UK shop prices fell by 1.4% in December to mark an improvement on the drop of 1.7% in the previous two months. The figures from the… View Article

GENERAL MERCHANDISE

UK shop prices fall in December but also show first signs of upward trend

UK shop prices fell by 1.4% in December to mark an improvement on the drop of 1.7% in the previous two months.

The figures from the British Retail Consortium and Nielsen in their monthly shop price index show that non-food deflation decelerated to 1.9%, down from 2.3% in the previous month. This is the weakest deflation rate since June 2015. Meanwhile, food deflation decelerated marginally to 0.7% in December from the 0.8% fall in November.

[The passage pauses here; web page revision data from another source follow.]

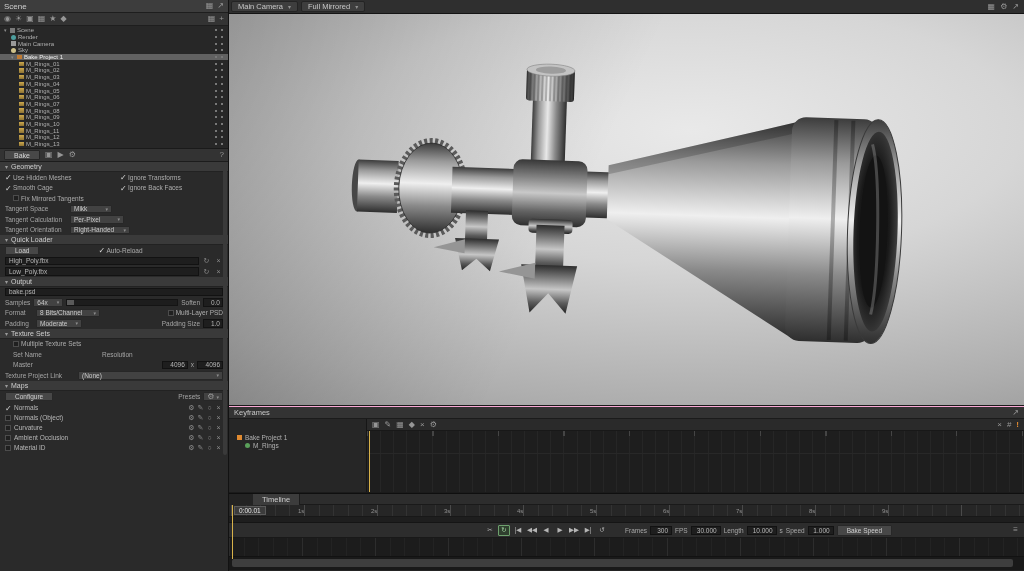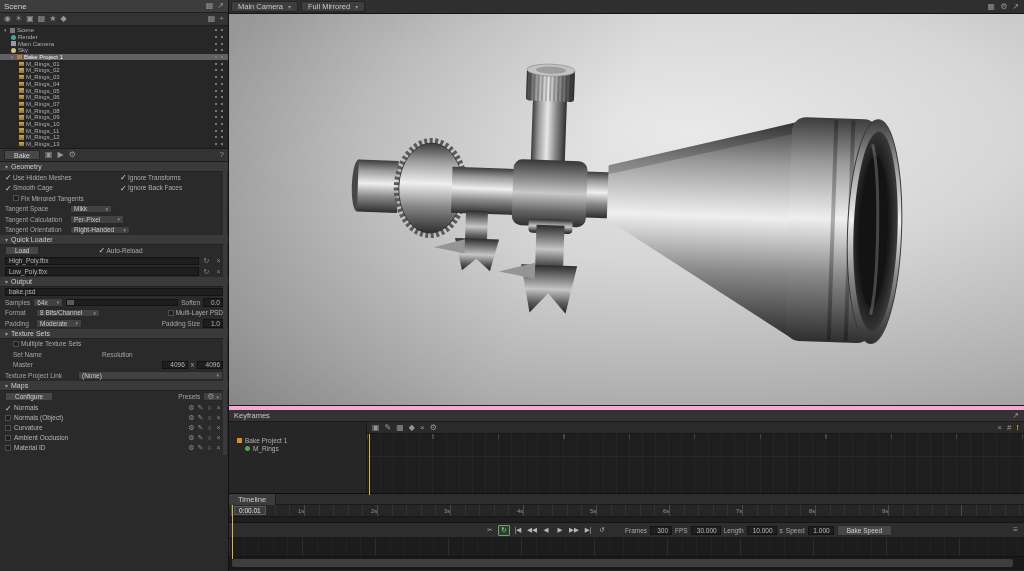"Keyframes" .kf { border-top: 4px solid #f9a8d4 -> 1px solid #f9a8d4 }
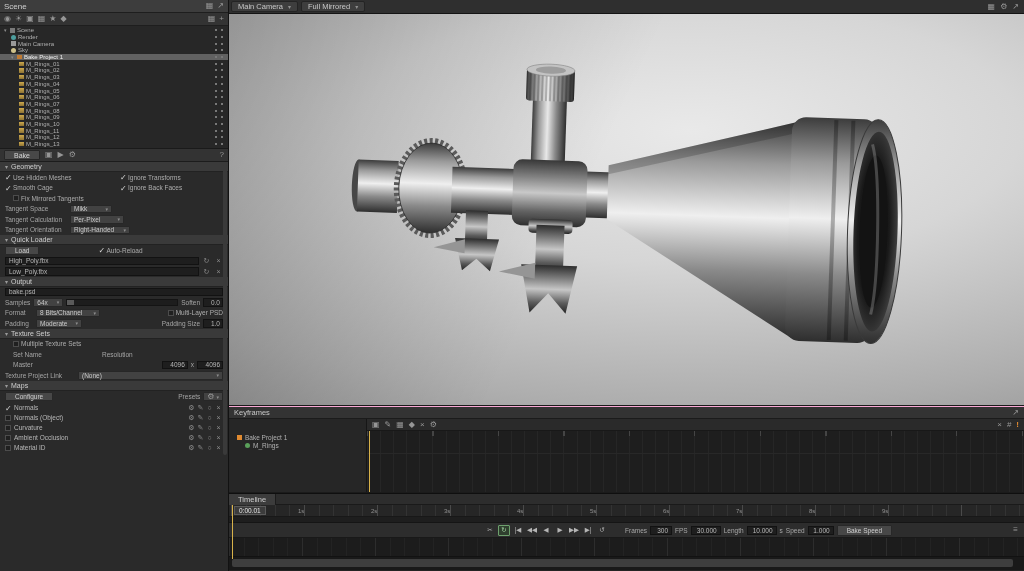"Timeline" .tl-head { margin-left: none -> 24px }
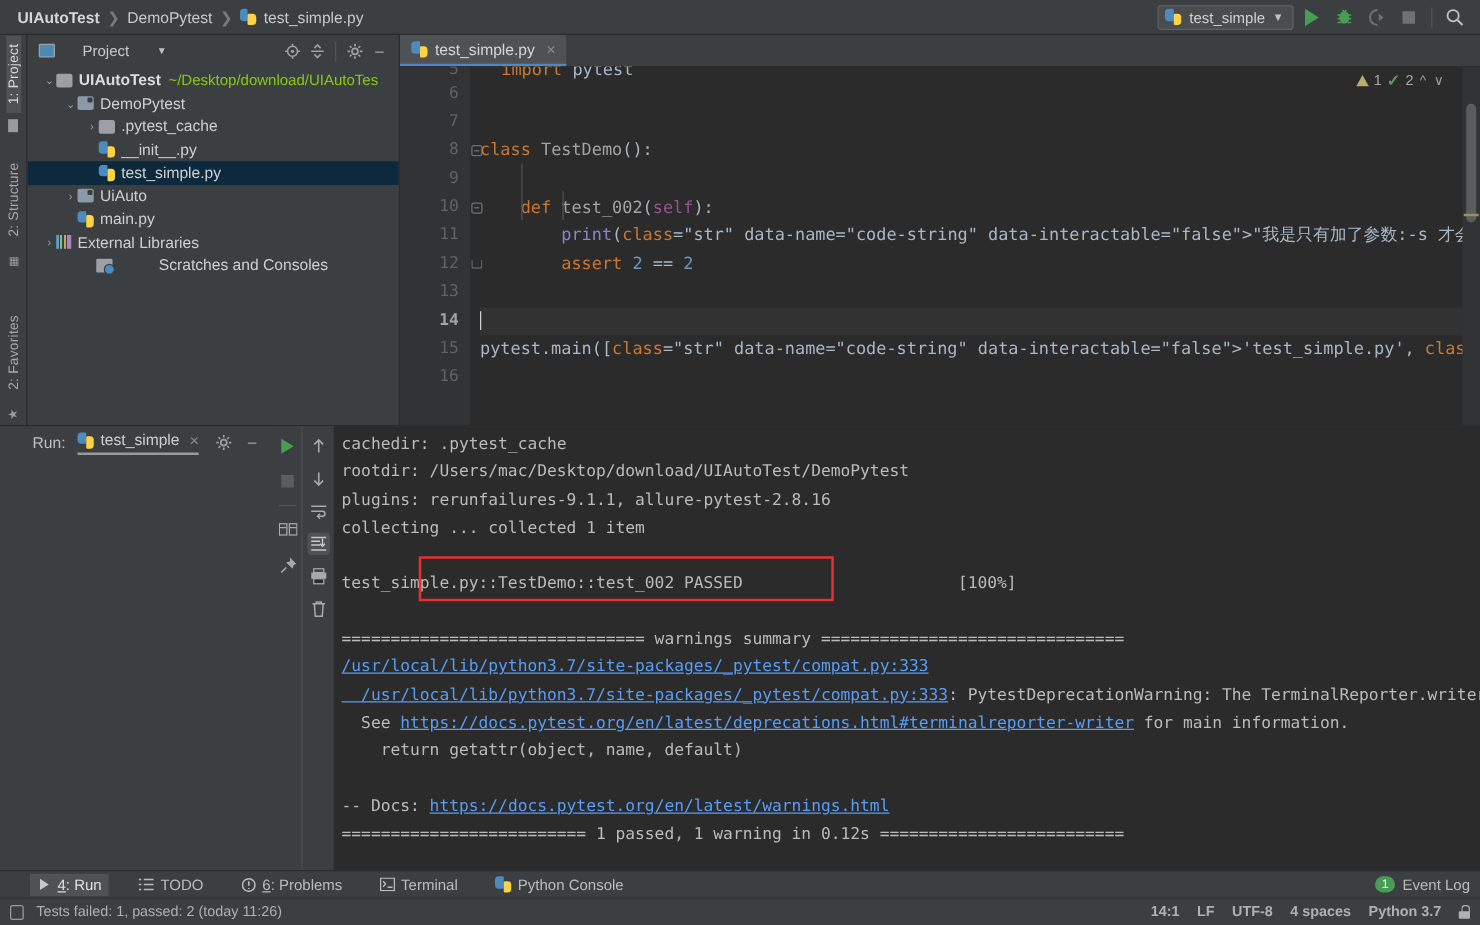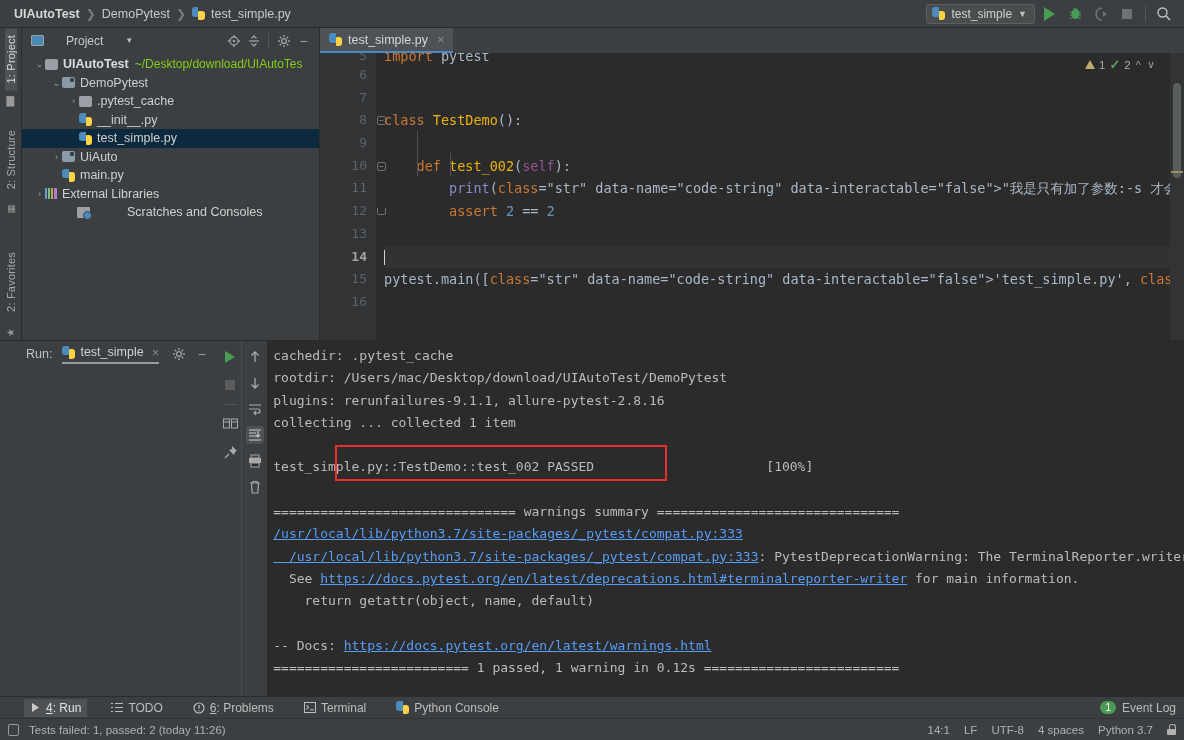"import pytest" div.cline { margin-left: none -> 17px }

BRC chief executive Helen Dickinson said: “December saw an easing of shop price deflation. Prices were down 1.4% compared to last year, but the majority of the categories we monitor, particularly non-food, saw month-on-month increases in prices, with clothing and footwear seeing month-on-month inflation for the first time in nearly two years.”

The figures also reveal that fresh food deflation remained at 1.2% for the second consecutive month. In addition, the ambient food category moved into inflationary territory for the first time since June 2016, up 0.1% in December from the 0.1% decline in the previous month.

Dickinson said: “We’ve said for some time that we expect to see underlying inflationary pressures, notably from the post-referendum fall in the value of the pound, feed through into shop prices. It’s too early to confirm that this is what we’re seeing in December’s figures: timings of seasonal discounts can cause monthly fluctuations at this time of year and retailers have continued to find ways to mitigate the impact on consumers.

“However, we expect the general trend in inflation to be upwards over 2017. The magnitude of the exchange rate movement and commodity price rises combined with the increasing costs of doing business means that retailers will have little choice other than to pass on some of these rising costs into prices but effect will be lessened by the intensity of competition.”